* Stored records
┄┄┄┄┄┄┄┄┄┄┄┄┄┄┄┄┄┄┄┄
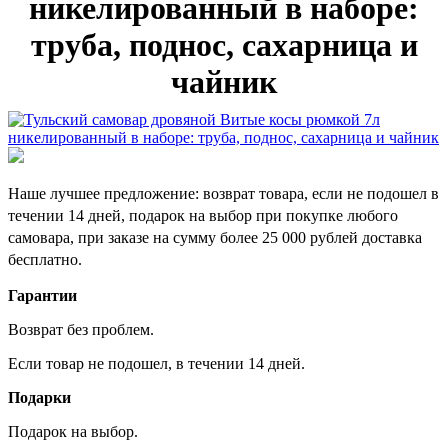
никелированный в наборе:
труба, поднос, сахарница и
чайник
Наше лучшее предложение: возврат товара, если не подошел в
течении 14 дней, подарок на выбор при покупке любого
самовара, при заказе на сумму более 25 000 рублей доставка
бесплатно.
Гарантии
Возврат без проблем.
Если товар не подошел, в течении 14 дней.
Подарки
Подарок на выбор.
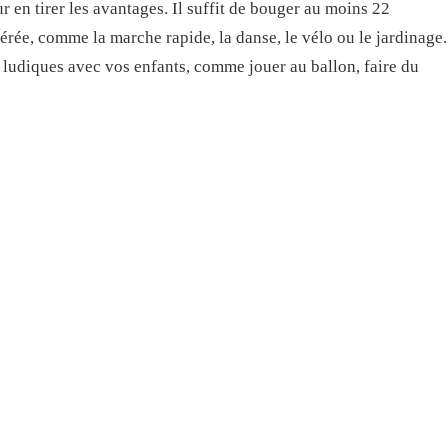
r en tirer les avantages. Il suffit de bouger au moins 22
érée, comme la marche rapide, la danse, le vélo ou le jardinage.
s ludiques avec vos enfants, comme jouer au ballon, faire du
┄┄┄┄┄┄┄┄┄┄┄┄┄┄┄┄┄┄┄┄
* TASK GOAL
Filter the records above and copy every line that contains the word "течении".

* SOLUTION TO THE EXERCISE
течении 14 дней, подарок на выбор при покупке любого
Если товар не подошел, в течении 14 дней.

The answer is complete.